High Availability & Failover

Redis Cluster is designed to survive node failures. Every Master node should have at least one Replica. If the Master fails, the Replica promotes itself to become the new Master, ensuring the cluster remains available.

1. The Election Process

The failover mechanism is similar to the Raft consensus algorithm.

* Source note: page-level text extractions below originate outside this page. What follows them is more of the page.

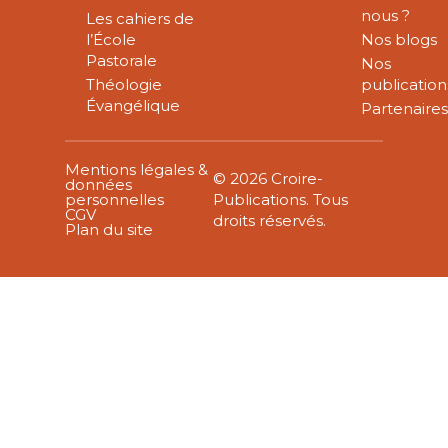
nous ?
Les cahiers de
l’École
Nos blogs
Pastorale
Nos
Théologie
publication
Évangélique
Partenaire
Mentions légales &
© 2026 Croire-
données
personnelles
Publications. Tous
CGV
droits réservés.
Plan du site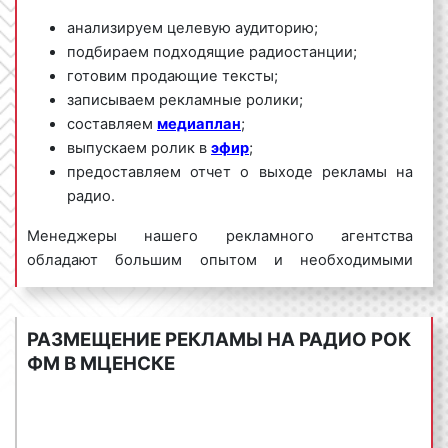
анализируем целевую аудиторию;
подбираем подходящие радиостанции;
готовим продающие тексты;
записываем рекламные ролики;
составляем
медиаплан
;
выпускаем ролик в
эфир
;
предоставляем отчет о выходе рекламы на
радио.
Менеджеры нашего рекламного агентства
обладают большим опытом и необходимыми
знаниями для проведения качественных и
эффективных рекламных кампаний на Рок ФМ. Для
получения коммерческого предложения по
РАЗМЕЩЕНИЕ РЕКЛАМЫ НА РАДИО РОК
размещению рекламы на радио Рок ФМ в Мценске
ФМ В МЦЕНСКЕ
и Орловской области необходимо обращаться по
телефону:
8 800 201-23-74 или оставить заявку на
сайте
.
Размещение рекламы на радио «под ключ»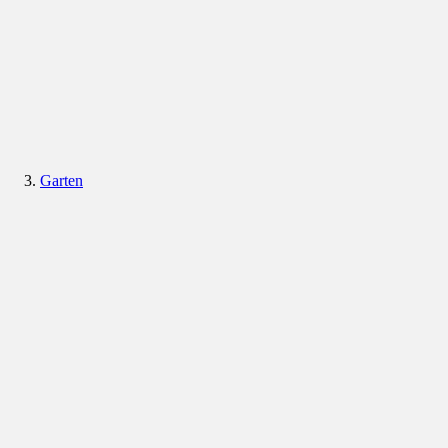
Garten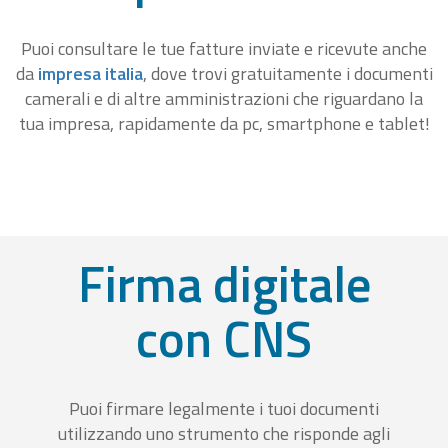
Puoi consultare le tue fatture inviate e ricevute anche
da
impresa italia
, dove trovi gratuitamente i documenti
camerali e di altre amministrazioni che riguardano la
tua impresa, rapidamente da pc, smartphone e tablet!
Firma digitale
con CNS
Puoi firmare legalmente i tuoi documenti
utilizzando uno strumento che risponde agli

Detection: The cluster reaches consensus that a Master is FAIL.
Request: One of the failed Master’s replicas initiates an election. It bumps its currentEpoch and broadcasts a FAILOVER_AUTH_REQUEST.
Voting: The remaining healthy Masters vote. They grant a vote (FAILOVER_AUTH_ACK) if:
- The request comes from a replica of the failed master.
- The replica’s data is fresh enough.
- The master hasn’t voted for anyone else in this epoch.
Promotion: If a replica receives votes from the majority of masters, it promotes itself, takes over the hash slots, and broadcasts a PONG to update the cluster configuration.

2. Split Brain Protection

What happens if the network partitions, and both sides try to elect a master? Or if a client writes to the old master while a new one is being elected?

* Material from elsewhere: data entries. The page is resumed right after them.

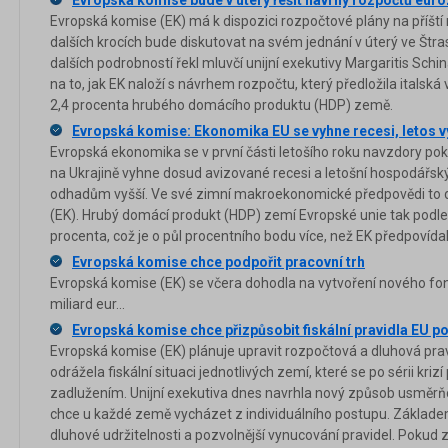
Evropská komise bude v úterý řešit návrhy rozpočtů eur
Evropská komise (EK) má k dispozici rozpočtové plány na příští
dalších krocích bude diskutovat na svém jednání v úterý ve Štr
dalších podrobností řekl mluvčí unijní exekutivy Margaritis Schi
na to, jak EK naloží s návrhem rozpočtu, který předložila italsk
2,4 procenta hrubého domácího produktu (HDP) země.
Evropská komise: Ekonomika EU se vyhne recesi, letos vy
Evropská ekonomika se v první části letošího roku navzdory p
na Ukrajině vyhne dosud avizované recesi a letošní hospodářsk
odhadům vyšší. Ve své zimní makroekonomické předpovědi to 
(EK). Hrubý domácí produkt (HDP) zemí Evropské unie tak podle 
procenta, což je o půl procentního bodu více, než EK předpovída
Evropská komise chce podpořit pracovní trh
Evropská komise (EK) se včera dohodla na vytvoření nového fo
miliard eur...
Evropská komise chce přizpůsobit fiskální pravidla EU p
Evropská komise (EK) plánuje upravit rozpočtová a dluhová prav
odrážela fiskální situaci jednotlivých zemí, které se po sérii krizí
zadlužením. Unijní exekutiva dnes navrhla nový způsob usměrňo
chce u každé země vycházet z individuálního postupu. Základem
dluhové udržitelnosti a pozvolnější vynucování pravidel. Pokud z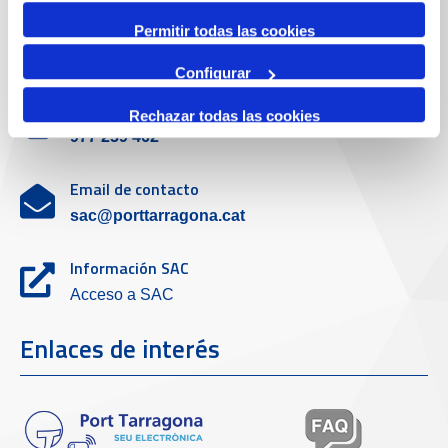
Permitir todas las cookies
Servicio de atención al cliente
Configurar
Teléfono de contacto
Rechazar todas las cookies
977 259 462
Email de contacto
sac@porttarragona.cat
Información SAC
Acceso a SAC
Enlaces de interés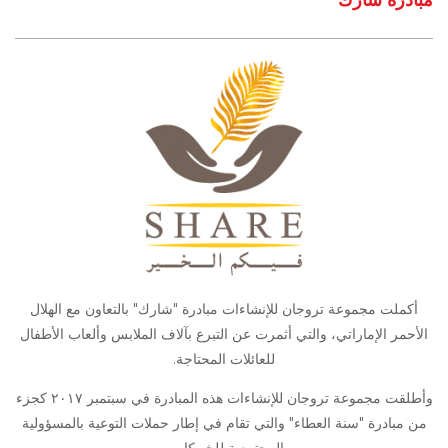
أكملت مجموعة تروجان للإنشاءات مبادرة "شارك" بالتعاون مع الهلال
الأحمر الإماراتي، والتي أثمرت عن التبرع بآلاف الملابس وألعاب الأطفال
للعائلات المحتاجة.
وأطلقت مجموعة تروجان للإنشاءات هذه المبادرة في سبتمبر ٢٠١٧ كجزء
من مبادرة "سنة العطاء" والتي تقام في إطار حملات التوعية بالمسؤولية
المجتمعية للشركات.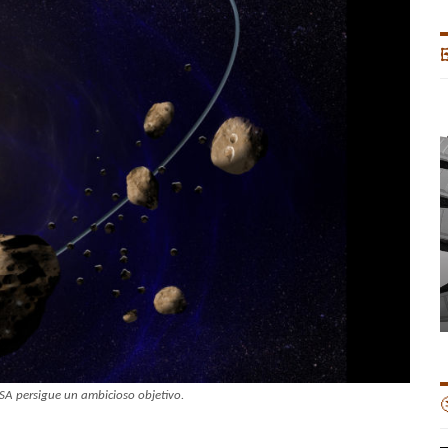

SA persigue un ambicioso objetivo.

To prevent data loss, you can configure min-replicas-to-write.

min-replicas-to-write 1
min-replicas-max-lag 10

This ensures that a Master accepts writes only if it is connected to at least 1 replica. If a partition isolates a Master from its replicas, it stops accepting writes, preventing a “Split Brain” where two versions of history diverge.

3. Interactive: Failover Simulation

Watch a Replica promote itself when its Master fails.

Cluster Status

Master 1

Leader

Replica 1

Follower

Master 2

Leader

Master 3

Leader

> Cluster Healthy.

4. Summary

Automatic Recovery: Redis Cluster heals itself without human intervention.
Consensus: Masters vote to authorize promotions, preventing split-brain scenarios.
Safety: Using min-replicas-to-write adds an extra layer of data safety during partitions.